• [Excerpt provided]:
Segment Open
Welcome to Earlham's Department of Computer Science!

Computer Science at Earlham is unique in many ways. Our diverse faculty and rich facilities provide an environment that fosters an interdisciplinary approach to theory and practice in the field. Computer Science works closely with Mathematics, Physics and most of the other Natural Sciences, and has ties to linguistics and logic.

Our curriculum is built on the fundamental paradigms of the discipline: theory, abstraction and design. These three are woven throughout the Department, binding the sometimes disparate topics of Computer Science into a cohesive body of knowledge and experience. Because of the rapidly changing character of the field, we review the curriculum regularly. Our work is heavily influenced by the liberal arts mission of the College, in particular our interdisciplinary approach and our inclusion of the cultural, legal and ethical issues surrounding computing within the curriculum. We provide our graduates with the ability to make informed decisions about the appropriate use of technology in a variety of contexts.
Segment Closed
• [Dataset excerpts]:
Segment Open
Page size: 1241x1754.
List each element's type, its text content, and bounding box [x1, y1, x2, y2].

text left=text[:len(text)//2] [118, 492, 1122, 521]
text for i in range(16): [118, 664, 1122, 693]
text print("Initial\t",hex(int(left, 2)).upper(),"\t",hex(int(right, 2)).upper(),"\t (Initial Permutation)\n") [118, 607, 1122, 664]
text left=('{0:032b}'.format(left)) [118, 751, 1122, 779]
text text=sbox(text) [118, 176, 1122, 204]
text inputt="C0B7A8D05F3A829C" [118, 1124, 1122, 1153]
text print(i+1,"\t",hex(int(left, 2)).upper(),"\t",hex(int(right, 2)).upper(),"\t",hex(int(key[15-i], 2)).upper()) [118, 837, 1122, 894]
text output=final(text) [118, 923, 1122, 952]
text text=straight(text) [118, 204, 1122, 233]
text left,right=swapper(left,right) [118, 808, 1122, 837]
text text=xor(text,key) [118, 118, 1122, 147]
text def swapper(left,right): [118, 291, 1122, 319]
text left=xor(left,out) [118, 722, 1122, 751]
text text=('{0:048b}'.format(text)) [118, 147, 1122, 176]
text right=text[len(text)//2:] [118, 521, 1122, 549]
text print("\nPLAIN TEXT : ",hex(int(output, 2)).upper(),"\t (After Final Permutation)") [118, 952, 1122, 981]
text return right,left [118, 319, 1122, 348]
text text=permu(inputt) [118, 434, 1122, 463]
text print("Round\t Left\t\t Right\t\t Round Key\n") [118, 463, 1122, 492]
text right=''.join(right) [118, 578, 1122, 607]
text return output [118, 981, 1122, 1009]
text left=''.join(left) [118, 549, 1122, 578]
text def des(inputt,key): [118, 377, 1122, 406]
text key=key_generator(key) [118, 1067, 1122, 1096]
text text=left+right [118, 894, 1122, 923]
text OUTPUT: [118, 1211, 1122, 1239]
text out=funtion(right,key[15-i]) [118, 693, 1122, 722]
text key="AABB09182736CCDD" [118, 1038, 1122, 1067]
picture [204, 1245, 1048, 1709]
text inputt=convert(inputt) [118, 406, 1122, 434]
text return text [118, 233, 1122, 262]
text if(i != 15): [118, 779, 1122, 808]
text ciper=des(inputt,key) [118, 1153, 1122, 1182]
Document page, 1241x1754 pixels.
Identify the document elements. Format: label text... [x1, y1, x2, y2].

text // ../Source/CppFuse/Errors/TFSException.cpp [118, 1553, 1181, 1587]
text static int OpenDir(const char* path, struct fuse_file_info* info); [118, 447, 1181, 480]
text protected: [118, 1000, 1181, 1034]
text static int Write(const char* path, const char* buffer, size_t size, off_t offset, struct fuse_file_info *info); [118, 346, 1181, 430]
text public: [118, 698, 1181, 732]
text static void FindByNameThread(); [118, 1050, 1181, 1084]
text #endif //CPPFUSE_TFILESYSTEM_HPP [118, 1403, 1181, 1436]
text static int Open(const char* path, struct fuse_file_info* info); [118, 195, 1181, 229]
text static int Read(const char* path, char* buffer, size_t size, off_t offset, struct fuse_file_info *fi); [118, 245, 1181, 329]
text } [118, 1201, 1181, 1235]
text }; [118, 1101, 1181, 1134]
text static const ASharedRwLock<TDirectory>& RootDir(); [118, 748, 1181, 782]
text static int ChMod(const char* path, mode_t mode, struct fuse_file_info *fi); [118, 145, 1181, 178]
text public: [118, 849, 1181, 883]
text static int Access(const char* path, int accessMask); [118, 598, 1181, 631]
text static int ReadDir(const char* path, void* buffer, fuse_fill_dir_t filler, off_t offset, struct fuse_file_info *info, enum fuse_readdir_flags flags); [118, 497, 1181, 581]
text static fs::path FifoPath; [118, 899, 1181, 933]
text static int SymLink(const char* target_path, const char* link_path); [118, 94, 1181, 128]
Segment Closed
Continue the welcome text for Earlham's Department of Computer Science, picking up after its last sentence. The items come from a separate source and have no connection to the Earlham text.

Our curriculum's wonderfully strong mix of theory and practice, in conjunction with our applied and research activities, produces graduates prepared for a variety of careers in computer science. Students who major or minor in CS have gone on to advanced studies in computer science and other disciplines; software engineering positions; and system, network and database administration.

Note: Application for the URPC poster session can be found here.

Recent News from the CS Department

Students win award for Best Paper

As part of a multi-national collaboration a group of Earlham computer science, physics, and biology students and alums have been working with geologists, biologists, archeologists, and agronomists on a series of field science projects over the past two years. The first paper to emerge from these collaborations was delivered by Deeksha Srinath (CS/WIGS ’17), Tara Urner (Physics/Philosophy ’16) and Kristin Muterspaw (CS/Classics ’15) at the XSEDE conference in St. Louis this week [1].

Their work was very well received, they delivered their presentation to a standing-room only audience, and they won the “Best Paper” award in the undergraduate and graduate student track.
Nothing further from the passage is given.